Why do many traders fail at forex trading? Very often we find that common trading strategies have limitations that few understand. Here you have a list of forex educational articles attempts to explain why some of the most popular currency trading techniques fail and, more importantly, how we might fix them.
The New England Patriots win again only this time in historic fashion. By now, you probably know how good the team is and all the records they now hold. How does a team with very few super stars win so often for so many years? The players change, the opposing teams get stronger, the few Patriot stars get older and yet, they still win.
What sets them apart from everyone else is a culture/strategy that delivers consistency. Everyone on the team has a very specific job to do, they check their egos at the door, and focus on working hard. The result is very consistent performance from a strategy that doesn’t change. Whether they win or lose typically depends on how many mistakes the opposing team makes. Brady, the quarterback, is amazing, but what makes him amazing is his consistency.
The goal for traders is consistent profits, life-long income from speculating in markets. The key word in that sentence is “consistent”. Anyone can have profitable trades here and there but do they produce consistent income and profits from trading? I met a student recently who day trades the NASDAQ Futures and has a winning percentage of around 80%. The problem is, he doesn’t make consistent income from trading. Sounds crazy I know, but one loss for him tends to wipe out all the profits. Imagine if your trading results could be as consistent as the Patriots. Like them, you will lose some games, that’s guaranteed. However, in the end, you will win and enjoy success.
In our classes at Online Trading Academy, one of the “Odds Enhancers” we focus on for every trading opportunity is Profit Zone. Without a clear and ideal risk/reward opportunity on the chart, there is no trading opportunity no matter how good your supply and demand zones look. We focus on this one so much because it is at the heart of what delivers consistent profits to the trader. What we are looking for are supply and demand levels that are far apart from each other and VERY open and clear profit zones.

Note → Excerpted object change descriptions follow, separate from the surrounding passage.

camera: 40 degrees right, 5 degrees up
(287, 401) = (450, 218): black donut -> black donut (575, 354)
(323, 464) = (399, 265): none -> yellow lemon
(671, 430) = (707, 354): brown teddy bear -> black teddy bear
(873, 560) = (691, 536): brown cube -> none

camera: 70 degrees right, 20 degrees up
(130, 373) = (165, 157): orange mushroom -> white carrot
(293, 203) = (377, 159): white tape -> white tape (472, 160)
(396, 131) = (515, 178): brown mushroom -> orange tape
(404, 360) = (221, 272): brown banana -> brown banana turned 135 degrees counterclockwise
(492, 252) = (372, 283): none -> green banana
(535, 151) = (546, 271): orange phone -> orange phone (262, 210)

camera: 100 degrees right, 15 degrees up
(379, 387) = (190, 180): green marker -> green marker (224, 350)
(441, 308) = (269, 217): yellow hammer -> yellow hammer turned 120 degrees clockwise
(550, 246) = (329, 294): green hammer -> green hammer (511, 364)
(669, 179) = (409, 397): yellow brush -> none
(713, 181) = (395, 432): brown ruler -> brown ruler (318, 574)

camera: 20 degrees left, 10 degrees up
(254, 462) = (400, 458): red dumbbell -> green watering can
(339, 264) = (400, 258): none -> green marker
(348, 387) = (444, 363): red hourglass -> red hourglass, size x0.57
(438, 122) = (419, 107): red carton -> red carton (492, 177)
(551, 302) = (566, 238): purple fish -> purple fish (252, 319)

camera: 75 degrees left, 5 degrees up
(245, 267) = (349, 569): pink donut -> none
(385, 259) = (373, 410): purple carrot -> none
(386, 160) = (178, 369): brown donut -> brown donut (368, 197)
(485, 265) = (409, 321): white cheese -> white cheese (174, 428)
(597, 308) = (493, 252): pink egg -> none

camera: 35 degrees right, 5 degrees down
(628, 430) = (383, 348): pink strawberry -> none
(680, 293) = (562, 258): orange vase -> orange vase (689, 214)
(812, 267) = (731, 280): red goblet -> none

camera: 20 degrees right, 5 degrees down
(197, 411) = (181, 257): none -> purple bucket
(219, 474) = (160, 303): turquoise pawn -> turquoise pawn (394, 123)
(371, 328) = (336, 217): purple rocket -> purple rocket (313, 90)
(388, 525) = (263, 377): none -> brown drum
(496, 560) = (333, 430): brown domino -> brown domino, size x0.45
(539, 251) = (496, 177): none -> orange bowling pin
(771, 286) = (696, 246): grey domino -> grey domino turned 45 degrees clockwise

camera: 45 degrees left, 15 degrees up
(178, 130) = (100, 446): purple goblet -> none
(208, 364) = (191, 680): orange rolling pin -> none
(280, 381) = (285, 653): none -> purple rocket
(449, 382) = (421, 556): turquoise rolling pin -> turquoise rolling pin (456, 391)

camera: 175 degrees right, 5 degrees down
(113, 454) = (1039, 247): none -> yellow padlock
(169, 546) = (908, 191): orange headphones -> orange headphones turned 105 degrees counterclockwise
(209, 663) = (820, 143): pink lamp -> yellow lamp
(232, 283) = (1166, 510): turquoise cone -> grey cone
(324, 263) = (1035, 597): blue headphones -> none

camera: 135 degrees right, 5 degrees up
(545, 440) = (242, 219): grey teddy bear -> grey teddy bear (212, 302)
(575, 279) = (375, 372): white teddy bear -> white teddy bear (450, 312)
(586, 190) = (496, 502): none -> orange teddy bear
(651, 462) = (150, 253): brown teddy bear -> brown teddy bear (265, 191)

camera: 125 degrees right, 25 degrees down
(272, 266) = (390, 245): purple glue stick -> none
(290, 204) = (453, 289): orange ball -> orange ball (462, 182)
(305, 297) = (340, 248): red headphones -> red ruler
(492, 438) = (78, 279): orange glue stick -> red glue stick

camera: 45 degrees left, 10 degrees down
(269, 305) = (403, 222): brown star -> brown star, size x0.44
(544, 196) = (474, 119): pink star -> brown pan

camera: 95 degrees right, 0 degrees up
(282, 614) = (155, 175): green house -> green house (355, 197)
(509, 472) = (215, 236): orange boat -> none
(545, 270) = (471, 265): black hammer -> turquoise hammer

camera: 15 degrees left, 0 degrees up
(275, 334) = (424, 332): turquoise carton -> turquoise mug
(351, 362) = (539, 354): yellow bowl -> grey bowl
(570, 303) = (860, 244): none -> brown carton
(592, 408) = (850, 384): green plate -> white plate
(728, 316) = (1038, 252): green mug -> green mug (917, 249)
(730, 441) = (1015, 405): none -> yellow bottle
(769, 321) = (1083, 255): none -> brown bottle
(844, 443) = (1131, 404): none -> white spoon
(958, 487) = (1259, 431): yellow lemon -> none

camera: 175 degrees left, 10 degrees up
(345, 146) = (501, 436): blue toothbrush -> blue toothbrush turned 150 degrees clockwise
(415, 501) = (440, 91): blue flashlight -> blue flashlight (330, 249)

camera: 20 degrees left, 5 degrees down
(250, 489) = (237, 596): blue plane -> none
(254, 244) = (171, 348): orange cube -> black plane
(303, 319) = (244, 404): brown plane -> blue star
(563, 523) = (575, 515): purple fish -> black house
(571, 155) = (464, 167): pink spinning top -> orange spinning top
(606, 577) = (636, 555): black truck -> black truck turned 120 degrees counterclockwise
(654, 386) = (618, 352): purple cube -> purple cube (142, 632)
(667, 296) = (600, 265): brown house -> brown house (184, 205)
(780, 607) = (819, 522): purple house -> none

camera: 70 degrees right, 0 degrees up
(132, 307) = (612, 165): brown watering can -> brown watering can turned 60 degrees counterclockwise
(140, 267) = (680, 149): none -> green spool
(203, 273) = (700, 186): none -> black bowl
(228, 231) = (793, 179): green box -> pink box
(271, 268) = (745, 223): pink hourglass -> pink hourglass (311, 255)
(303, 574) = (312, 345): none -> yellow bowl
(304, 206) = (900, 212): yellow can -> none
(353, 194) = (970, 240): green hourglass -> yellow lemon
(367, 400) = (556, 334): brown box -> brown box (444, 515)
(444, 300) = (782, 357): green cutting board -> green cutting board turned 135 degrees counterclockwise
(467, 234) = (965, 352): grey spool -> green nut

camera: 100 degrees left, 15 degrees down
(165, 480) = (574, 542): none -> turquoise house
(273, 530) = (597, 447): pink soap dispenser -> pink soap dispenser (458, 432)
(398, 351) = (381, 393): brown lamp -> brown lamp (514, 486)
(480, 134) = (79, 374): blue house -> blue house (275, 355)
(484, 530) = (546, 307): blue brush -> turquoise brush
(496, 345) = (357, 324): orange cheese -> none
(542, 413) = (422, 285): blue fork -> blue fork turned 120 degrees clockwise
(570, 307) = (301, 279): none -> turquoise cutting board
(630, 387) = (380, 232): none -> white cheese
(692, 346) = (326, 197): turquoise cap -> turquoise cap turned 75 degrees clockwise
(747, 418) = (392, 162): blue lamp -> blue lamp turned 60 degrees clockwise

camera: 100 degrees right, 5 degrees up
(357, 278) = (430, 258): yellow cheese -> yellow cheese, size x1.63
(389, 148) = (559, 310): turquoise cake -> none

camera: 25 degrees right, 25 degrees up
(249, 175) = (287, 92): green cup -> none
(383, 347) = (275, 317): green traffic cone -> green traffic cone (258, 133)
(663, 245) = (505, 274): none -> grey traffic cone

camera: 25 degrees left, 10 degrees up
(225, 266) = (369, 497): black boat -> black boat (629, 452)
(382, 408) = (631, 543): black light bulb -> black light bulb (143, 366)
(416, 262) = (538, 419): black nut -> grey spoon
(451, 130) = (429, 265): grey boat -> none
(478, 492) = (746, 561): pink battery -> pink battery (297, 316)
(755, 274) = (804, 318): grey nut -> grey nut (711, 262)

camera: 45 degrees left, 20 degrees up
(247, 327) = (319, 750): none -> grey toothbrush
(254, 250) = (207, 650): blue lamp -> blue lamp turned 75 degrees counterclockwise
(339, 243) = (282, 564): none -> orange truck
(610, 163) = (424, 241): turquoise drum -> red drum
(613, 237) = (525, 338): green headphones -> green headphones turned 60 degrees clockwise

There are many supply and demand levels on a chart. Often, there is a very quality supply and demand level on a chart, the problem is they are too close to each other which means no trade due to a lack of “profit zone”. Typically, we are looking for opportunities on the chart that offer us at least 3:1 reward to risk to the first target. I like to look for more but this is a safe minimum to make a trade acceptable to take.
S&P Feb 1: Shorting Opportunity
Let me explain through a trade I took that we found in our live trading rooms, the Extended Learning Track (XLT). This was a trade in the S&P futures market (ES). Notice the supply level (yellow box) and profit zone (circled areas) on the chart, both shaded in yellow. The supply level is the origin of a strong decline in price as seen on the chart. The trade was to sell short at point (A) as price rallied back into the supply level for a move down. To measure risk to reward, we need to do two things. First, we need to compare the distance from entry to protective stop against the distance from entry to the available profit zone. This opportunity offered a little more than 3:1 according to the chart. Second, we have to adjust position size to make sure we are never risking more than we are willing to lose. If I stopped writing about this trade here, most readers this would think to sell short at the supply level like I did and take profits at the demand level. This last part on profit taking is something I never do and is a key edge building consistency tool.
Two Specific Profit Zone Strategies:
- If you are looking for trading opportunities that offer you 3:1, make sure the chart is offering you at least 4:1. If you want a 4:1 setup with a much easier time of attaining consistent profitable trades, make sure the chart is offering you at least 5:1 and so on… I think you get the point but said another way, when the chart offers you 3:1, actually getting 2:1 is much easier than if that opportunity offered 2:1 on the chart.
- When taking profits at demand from a short position, don’t wait for price to come all the way down to demand to take profit; make sure you take your profit with your buy order just before demand. The reason is that there is competition to buy at demand, that’s why it’s demand. When we are taking profits on a short position, we are buying so why would we want to buy at a price level where there is competition to buy? Why not buy when there is competition to sell, which is right before the demand level, as price is falling? The same but opposite holds true for exiting longs just before supply levels.
Consistent profits for a trader are much easier to attain if you take profits at 4:1 when the chart is offering you 5:1. They are also much easier to attain when you exit positions for profits right before demand levels for shorts and supply levels for longs.
One other item not in this article that also helps me with consistency are limit orders. Like the Patriots, it’s all about following a very specific and proper set of logical rules and executing them proficiently. My hope is that this little nugget of information helps you achieve the consistency you’re looking for whether you’re a short-term trader or longer term investor.